Open mrForce opened 4 years ago
Regarding the tangential question, I believe Sangtae Kim removed that option when he switched from p-values and FDR to E-values QValues. This update also included renaming the program from MSGFDB to MS-GF+. I do not know the details for this change.
Describe the question or problem In MZIdentMLGen.java, the spectral E-value is multiplied by the number of unique peptides in the database with the same length as the peptide in the match, to get the final E-value. This makes sense. However, in DBScanner.java on line 826, the number of unique peptides in the database with the same length as the matching peptide is also used for the multiple testing correction when computing the p-value, as: p-value = 1 - (1 - specProb)^N, where N is the number of peptides in the database with the same length as the matching peptide. I would have thought that N should be the number of peptides we searched against the spectrum (i.e. the number of tests).
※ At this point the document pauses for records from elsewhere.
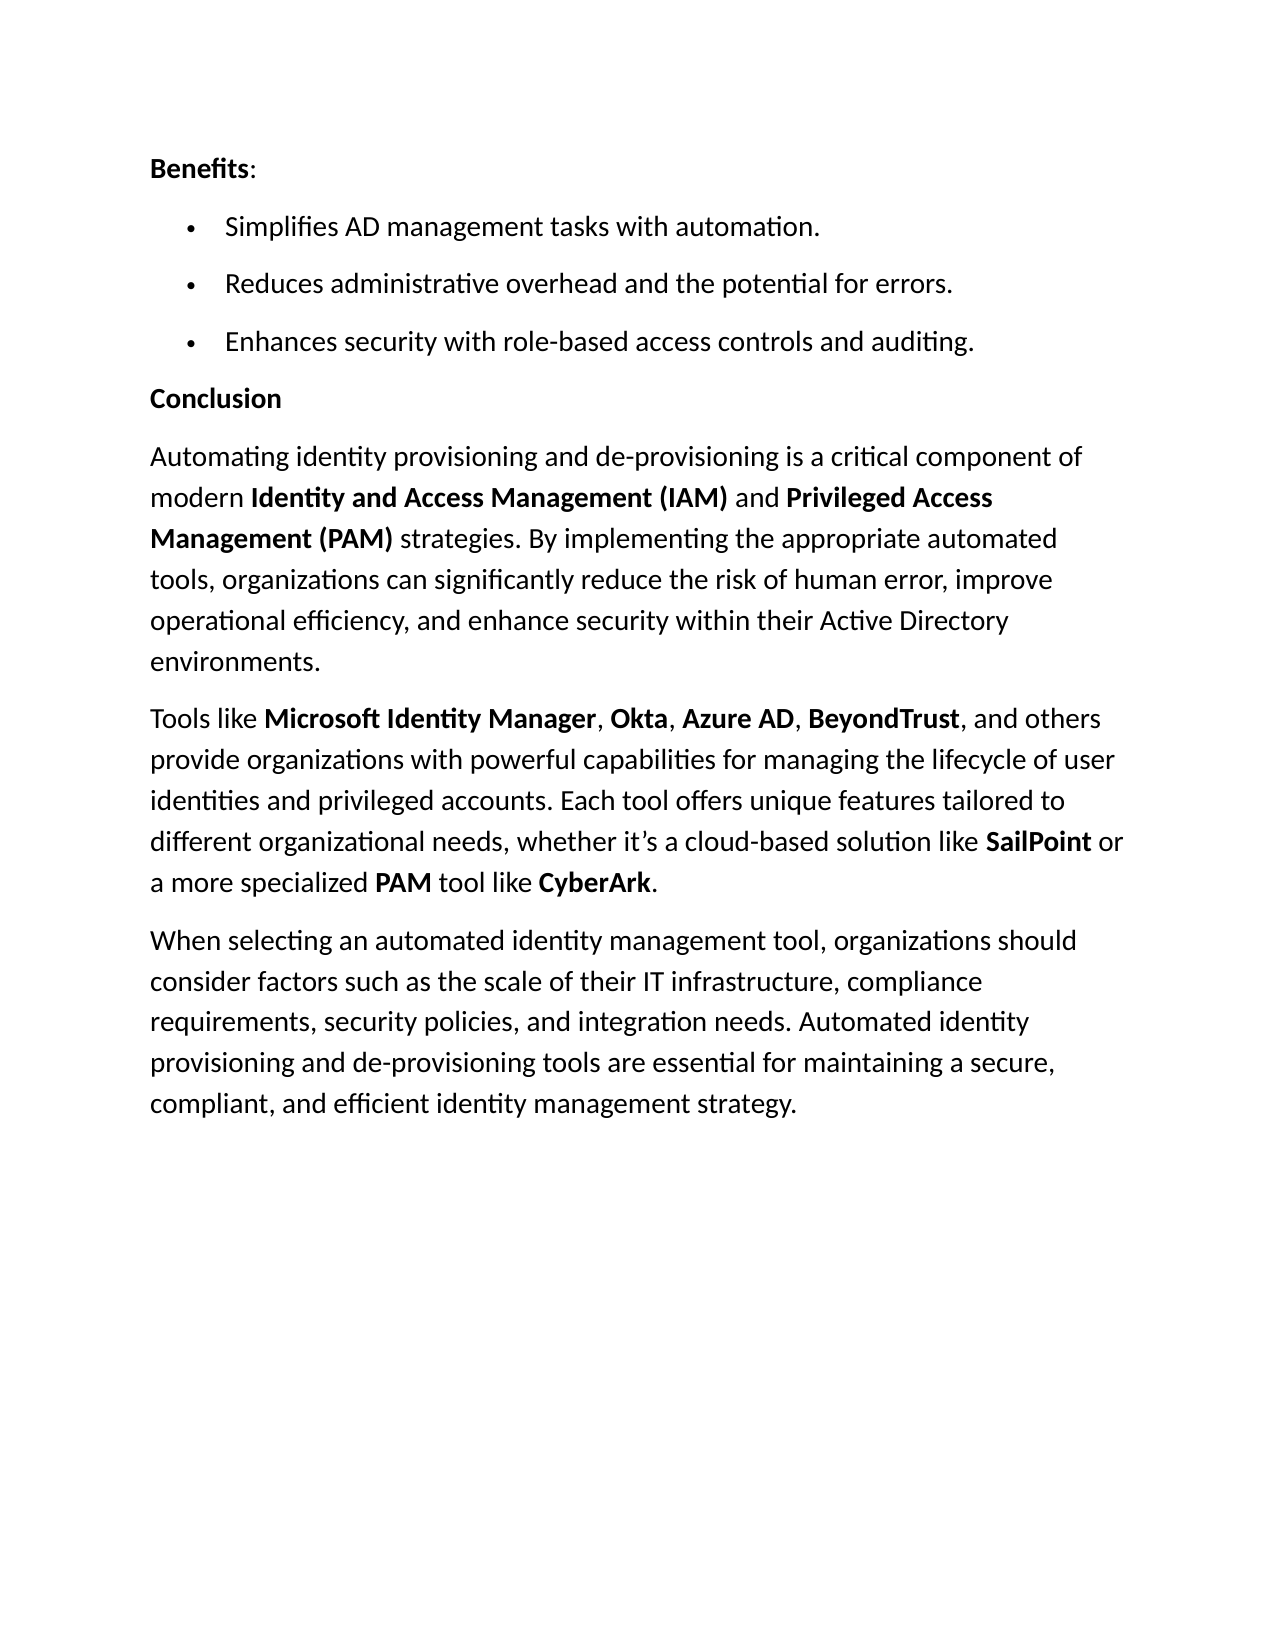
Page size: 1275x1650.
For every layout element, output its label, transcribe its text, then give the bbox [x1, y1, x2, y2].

text Tools like Microsoft Identity Manager, Okta, Azure AD, BeyondTrust, and others provide organizations with powerful capabilities for managing the lifecycle of user identities and privileged accounts. Each tool offers unique features tailored to different organizational needs, whether it’s a cloud-based solution like SailPoint or a more specialized PAM tool like CyberArk. [150, 700, 1125, 900]
text Conclusion [150, 380, 1125, 416]
list Reduces administrative overhead and the potential for errors. [187, 265, 1125, 301]
text Benefits: [150, 150, 1125, 186]
list Simplifies AD management tasks with automation. [187, 208, 1125, 243]
text Automating identity provisioning and de-provisioning is a critical component of modern Identity and Access Management (IAM) and Privileged Access Management (PAM) strategies. By implementing the appropriate automated tools, organizations can significantly reduce the risk of human error, improve operational efficiency, and enhance security within their Active Directory environments. [150, 438, 1125, 678]
text When selecting an automated identity management tool, organizations should consider factors such as the scale of their IT infrastructure, compliance requirements, security policies, and integration needs. Automated identity provisioning and de-provisioning tools are essential for maintaining a secure, compliant, and efficient identity management strategy. [150, 922, 1125, 1121]
list Enhances security with role-based access controls and auditing. [187, 323, 1125, 358]
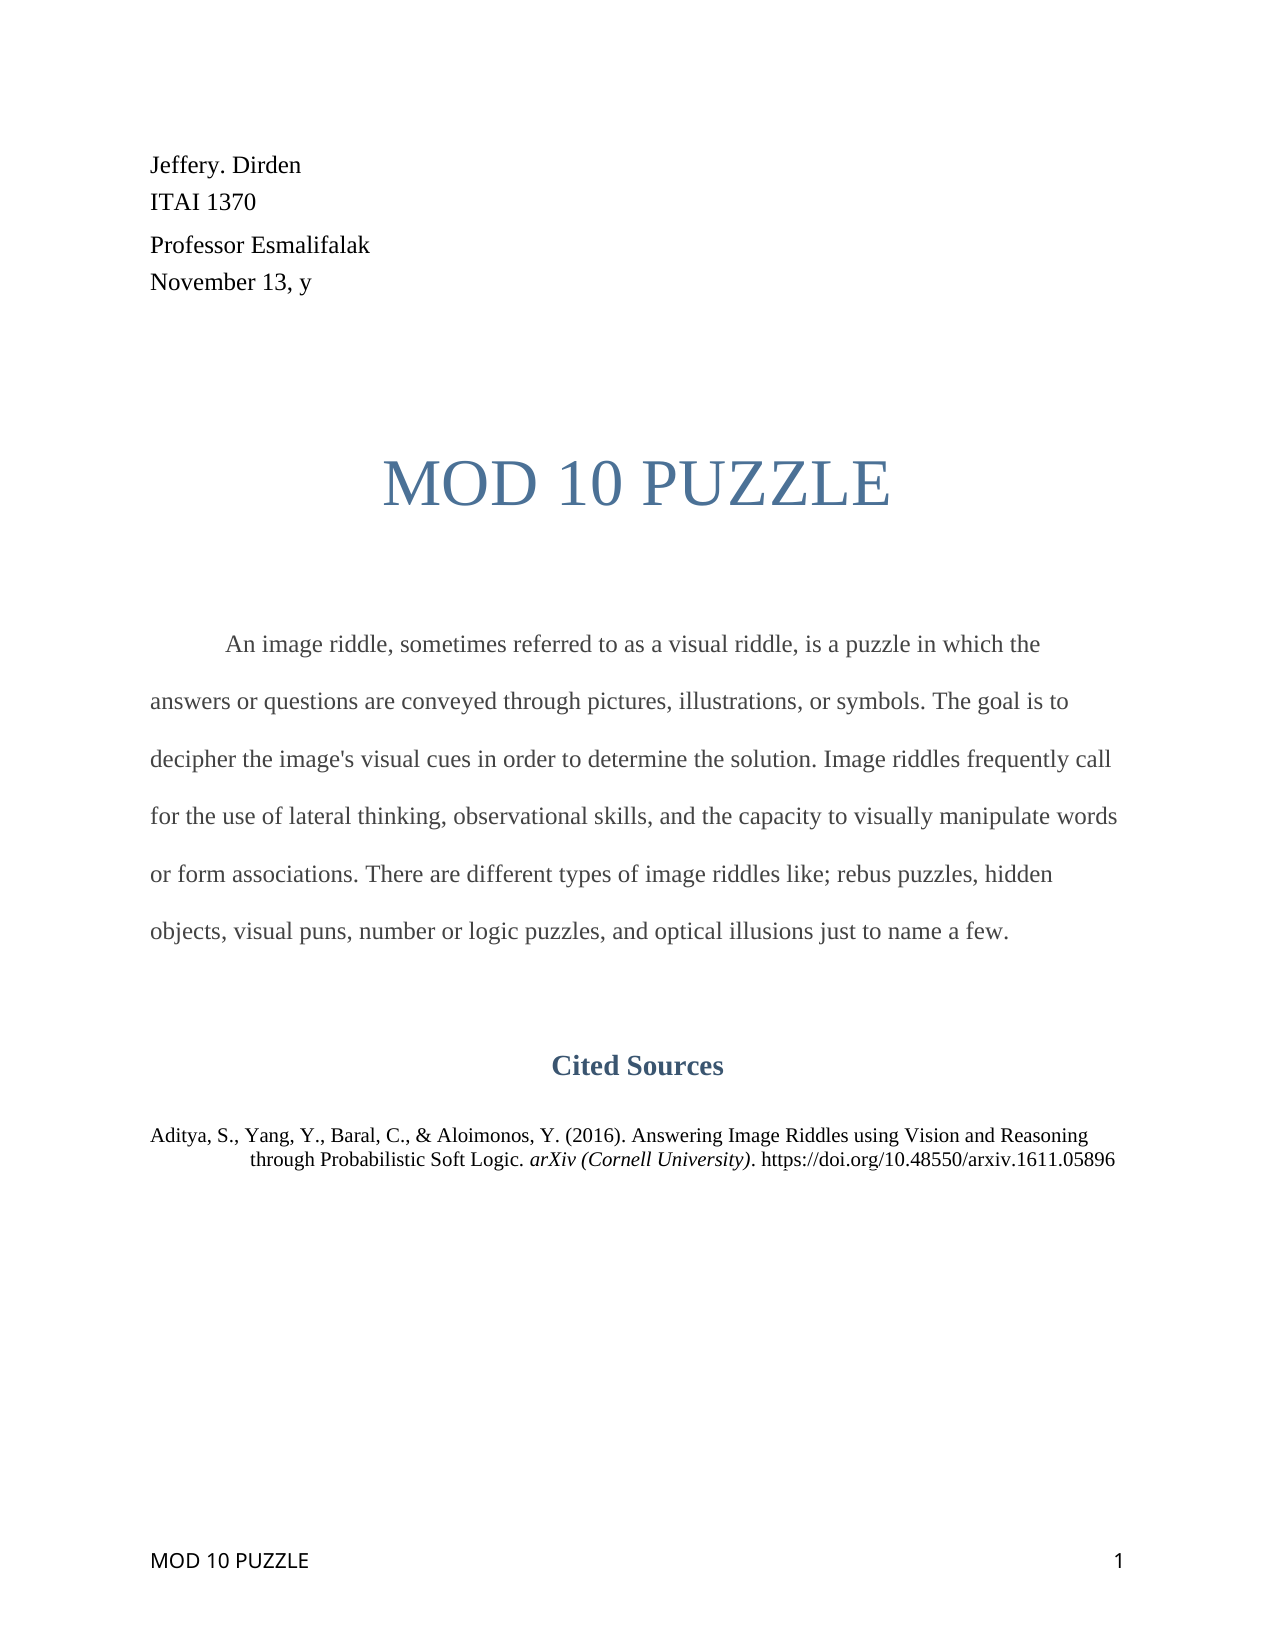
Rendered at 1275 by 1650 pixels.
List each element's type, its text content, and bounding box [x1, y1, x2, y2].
I understand that this part of the code is from MSGFDB, and is likely very old, but I would find it helpful to know why this was done this way.
Details The reason I'm asking this is because my advisor and I are trying to see if we can modify MS-GF+ so that we can estimate FDR directly without using a decoy database. I guess this brings up a tangential question: it looks like MSGFDB had the ability to compute FDR's using the formulas found here, but this functionality doesn't appear in MS-GF+. Is there a reason for this?